Josh, this is the sentence that I believe confuses many folks: " The other notable change is that 1Password 8 will no longer let you store your password database locally. Instead, you have to use 1Password.com, which makes some people uncomfortable." AFAIK, 1Password 8 grabs your encrypted info from their server, stores a local cache on every device where you have the application installed (e.g. “1Password keeps a “local cache” of all of your data in a database that resides inside ~/Library/Group Containers/2BUA8C4S2C.com.agilebits/Library/Application Support/1Password/Data If you quit 1Password completely, disconnect from the internet, and then restore this folder from Time Machine, you can launch 1Password and it will unlock with the data that was present at the time the backup you restored was taken.” So once you have made the initial app install and unlocked with your secret key on a computer, you will have a local copy. In addition, as others have mentioned, v8 does now include the ability to export an unencrypted copy of your data. Those facts certainly assuaged my concerns about moving to 8.
I moved from a Drobo, which was pretty transparent but prone to failure. And at least once it did some weird thing where the OS gave it a new name (Drobo-1), so all the backups were looking at Drobo (which didn’t exist) instead of Drobo-1, which still appeared as Drobo everywhere other than in Terminal.
I just find the huge number of packages that must be dealt with bewildering. And I still don’t understand why it’s eating hard drives; I started with 5 4GB drives which ran out of room. I’ve replaced 3 of them with 8GB drives and it once again ran out of space.
Sorry. I know this is not what the thread’s about… (Doh!)

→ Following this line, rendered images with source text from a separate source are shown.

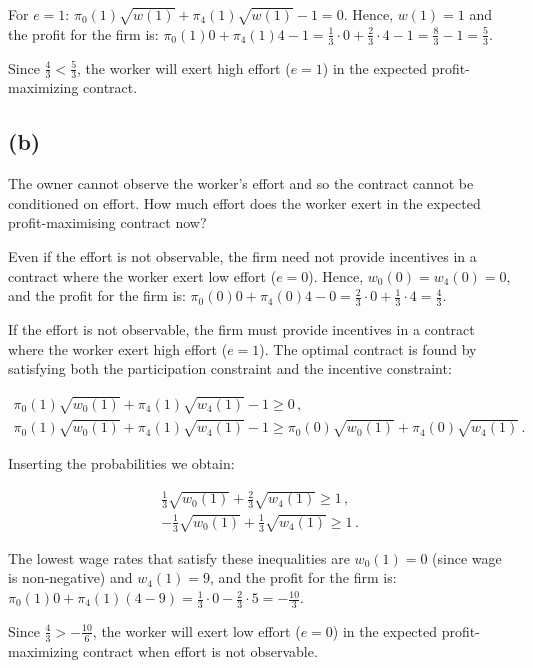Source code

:\documentclass{article}
\begin{document}
For $e=1$: $\pi_0(1)\sqrt{w(1)} + \pi_4(1)\sqrt{w(1)} - 1 = 0$. Hence, $w(1) = 1$ and the profit for the firm is: $\pi_0(1)0 + \pi_4(1)4 - 1 = \tfrac13 \cdot 0 + \tfrac23 \cdot 4 - 1= \tfrac83 - 1 = \tfrac53$.

Since $\tfrac43 < \tfrac53$, the worker will exert high effort ($e=1$) in the expected profit-maximizing contract.

\subsection*{(b)}The owner cannot observe the worker’s effort and so the contract cannot be conditioned on
effort. How much effort does the worker exert in the expected profit-maximising contract now?

\bigskip

Even if the effort is not observable, the firm need not provide incentives in a contract where the worker exert low effort ($e=0$). Hence, $w_0(0) = w_4(0) = 0$, and the profit for the firm is: $\pi_0(0)0 + \pi_4(0)4 - 0 = \tfrac23 \cdot 0 + \tfrac13 \cdot 4 = \tfrac43$.

If the effort is not observable, the firm must provide incentives in a contract where the worker exert high effort ($e=1$). The optimal contract is found by satisfying both the participation constraint and the incentive constraint:

\begin{gather*}
  \pi_0(1)\sqrt{w_0(1)} + \pi_4(1)\sqrt{w_4(1)} - 1 \geq 0  \, ,\\
  \pi_0(1)\sqrt{w_0(1)} + \pi_4(1)\sqrt{w_4(1)} - 1 \geq \pi_0(0)\sqrt{w_0(1)} + \pi_4(0)\sqrt{w_4(1)} \, .
\end{gather*}

Inserting the probabilities we obtain:

\begin{gather*}
  \tfrac13 \sqrt{w_0(1)} + \tfrac23 \sqrt{w_4(1)} \geq 1  \, ,\\
   -\tfrac13 \sqrt{w_0(1)} + \tfrac13 \sqrt{w_4(1)} \geq 1  \, .
\end{gather*}

The lowest wage rates that satisfy these inequalities are $w_0(1) = 0$ (since wage is non-negative) and $w_4(1) = 9$, and the profit for the firm is: $\pi_0(1)0 + \pi_4(1) \left( 4 - 9 \right) = \tfrac13 \cdot 0 - \tfrac23 \cdot 5 = - \tfrac{10}3$.

Since $\tfrac43 > - \tfrac{10}6$, the worker will exert low effort ($e=0$) in the expected profit-maximizing contract when effort is not observable.
\end{document}
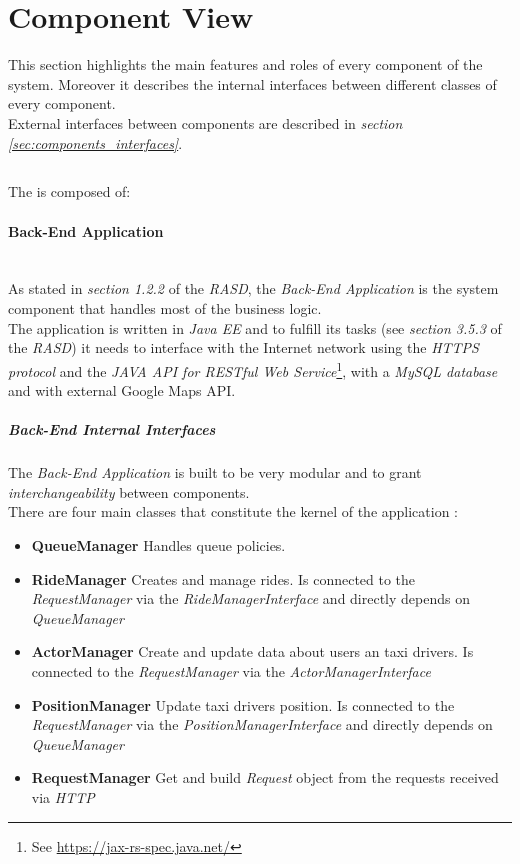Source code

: \section{Component View} %
\label{sec:component_view}
This section highlights the main features and roles of every component of the system. Moreover it describes the internal interfaces between different classes of every component.\\
External interfaces between components are described in \emph{section \ref{sec:components_interfaces}}.
\subsection{} %
\label{sub:nameref_}
The  is composed of:

\paragraph{Back-End Application} %
\label{par:back_end_application}\hfill \\
As stated in \emph{section 1.2.2} of the \emph{RASD}, the \emph{Back-End Application} is the system component that handles most of the business logic.\\
The application is written in \emph{Java EE} and to fulfill its tasks (see \emph{section 3.5.3} of the \emph{RASD}) it needs to interface with the Internet network using the \emph{HTTPS protocol} and the \emph{JAVA API for RESTful Web Service}\footnote{See \url{https://jax-rs-spec.java.net/}}, with a \emph{MySQL database} and with external Google Maps API.\\

\subparagraph{Back-End Internal Interfaces}
\label{subpar:back_end_interfaces}
The \emph{Back-End Application} is built to be very modular and to grant \emph{interchangeability} between components.\\
There are four main classes that constitute the kernel of the application :
\begin{itemize}
	\item \textbf{QueueManager} Handles queue policies. 
	\item \textbf{RideManager}  Creates and manage rides. Is connected to the \emph{RequestManager} via the \emph{RideManagerInterface} and directly depends on \emph{QueueManager}
	\item \textbf{ActorManager} Create and update data about users an taxi drivers. Is connected to the \emph{RequestManager} via the \emph{ActorManagerInterface}
	\item \textbf{PositionManager} Update taxi drivers position. Is connected to the \emph{RequestManager} via the \emph{PositionManagerInterface} and directly depends on \emph{QueueManager}
	\item \textbf{RequestManager}	Get and build \emph{Request} object from the requests received via \emph{HTTP}
\end{itemize}

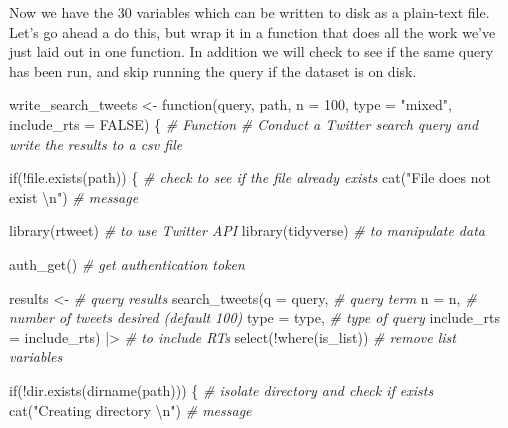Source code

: \documentclass[
  letterpaper,
]{latex/krantz}
\newenvironment{Shaded}{\begin{snugshade}}{\end{snugshade}}
\newcommand{\AttributeTok}[1]{\textcolor[rgb]{0.00,0.00,0.00}{#1}}
\newcommand{\CommentTok}[1]{\textcolor[rgb]{0.00,0.00,0.00}{\textit{#1}}}
\newcommand{\ConstantTok}[1]{\textcolor[rgb]{0.00,0.00,0.00}{#1}}
\newcommand{\ControlFlowTok}[1]{\textcolor[rgb]{0.00,0.00,0.00}{#1}}
\newcommand{\DecValTok}[1]{\textcolor[rgb]{0.00,0.00,0.00}{#1}}
\newcommand{\FunctionTok}[1]{\textcolor[rgb]{0.00,0.00,0.00}{#1}}
\newcommand{\NormalTok}[1]{\textcolor[rgb]{0.00,0.00,0.00}{#1}}
\newcommand{\OtherTok}[1]{\textcolor[rgb]{0.00,0.00,0.00}{#1}}
\newcommand{\SpecialCharTok}[1]{\textcolor[rgb]{0.00,0.00,0.00}{#1}}
\newcommand{\StringTok}[1]{\textcolor[rgb]{0.00,0.00,0.00}{#1}}
\begin{document}
Now we have the 30 variables which can be written to disk as a
plain-text file. Let's go ahead a do this, but wrap it in a function
that does all the work we've just laid out in one function. In addition
we will check to see if the same query has been run, and skip running
the query if the dataset is on disk.

\begin{Shaded}
\begin{Highlighting}[]
\NormalTok{write\_search\_tweets }\OtherTok{\textless{}{-}} 
  \ControlFlowTok{function}\NormalTok{(query, path, }\AttributeTok{n =} \DecValTok{100}\NormalTok{, }\AttributeTok{type =} \StringTok{"mixed"}\NormalTok{, }\AttributeTok{include\_rts =} \ConstantTok{FALSE}\NormalTok{) \{}
    \CommentTok{\# Function}
    \CommentTok{\# Conduct a Twitter search query and write the results to a csv file}
    
    \ControlFlowTok{if}\NormalTok{(}\SpecialCharTok{!}\FunctionTok{file.exists}\NormalTok{(path)) \{ }\CommentTok{\# check to see if the file already exists}
      \FunctionTok{cat}\NormalTok{(}\StringTok{"File does not exist }\SpecialCharTok{\textbackslash{}n}\StringTok{"}\NormalTok{) }\CommentTok{\# message}
      
      \FunctionTok{library}\NormalTok{(rtweet) }\CommentTok{\# to use Twitter API}
      \FunctionTok{library}\NormalTok{(tidyverse) }\CommentTok{\# to manipulate data}
      
      \FunctionTok{auth\_get}\NormalTok{() }\CommentTok{\# get authentication token}
      
\NormalTok{      results }\OtherTok{\textless{}{-}} \CommentTok{\# query results}
        \FunctionTok{search\_tweets}\NormalTok{(}\AttributeTok{q =}\NormalTok{ query, }\CommentTok{\# query term}
                      \AttributeTok{n =}\NormalTok{ n, }\CommentTok{\# number of tweets desired (default 100)}
                      \AttributeTok{type =}\NormalTok{ type, }\CommentTok{\# type of query}
                      \AttributeTok{include\_rts =}\NormalTok{ include\_rts) }\SpecialCharTok{|\textgreater{}}  \CommentTok{\# to include RTs}
        \FunctionTok{select}\NormalTok{(}\SpecialCharTok{!}\FunctionTok{where}\NormalTok{(is\_list))  }\CommentTok{\# remove list variables}
      
      \ControlFlowTok{if}\NormalTok{(}\SpecialCharTok{!}\FunctionTok{dir.exists}\NormalTok{(}\FunctionTok{dirname}\NormalTok{(path))) \{ }\CommentTok{\# isolate directory and check if exists}
        \FunctionTok{cat}\NormalTok{(}\StringTok{"Creating directory }\SpecialCharTok{\textbackslash{}n}\StringTok{"}\NormalTok{) }\CommentTok{\# message}
        

\end{Highlighting}
\end{Shaded}
\end{document}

There is a cached copy, so you won’t totally lose access if you can’t reach the server. However, in my experience with 1Password 7, you can’t export a vault stored in the 1Password cloud. I had to first copy my vaults to a local copy. So my concerns are twofold:
I won’t be able to export at all in 1Password 8. Or at least, not as smoothly as I did in 7. Granted, I haven’t tried the beta yet. (Don’t really want to risk my passwords to a beta.)
I wouldn’t be able to sync passwords if I couldn’t reach the server.
I probably could have elaborated more on that in the article, but it was long enough already
Yeah… that’s why I could never do Drobo.
GB? Did you mean terabyte? I put four 6-terabyte drives in mine and have plenty of room. There are some Synology packages that require a bunch of other dependencies. I don’t know off the top of my head if it makes it easy to figure out which package requires which other package.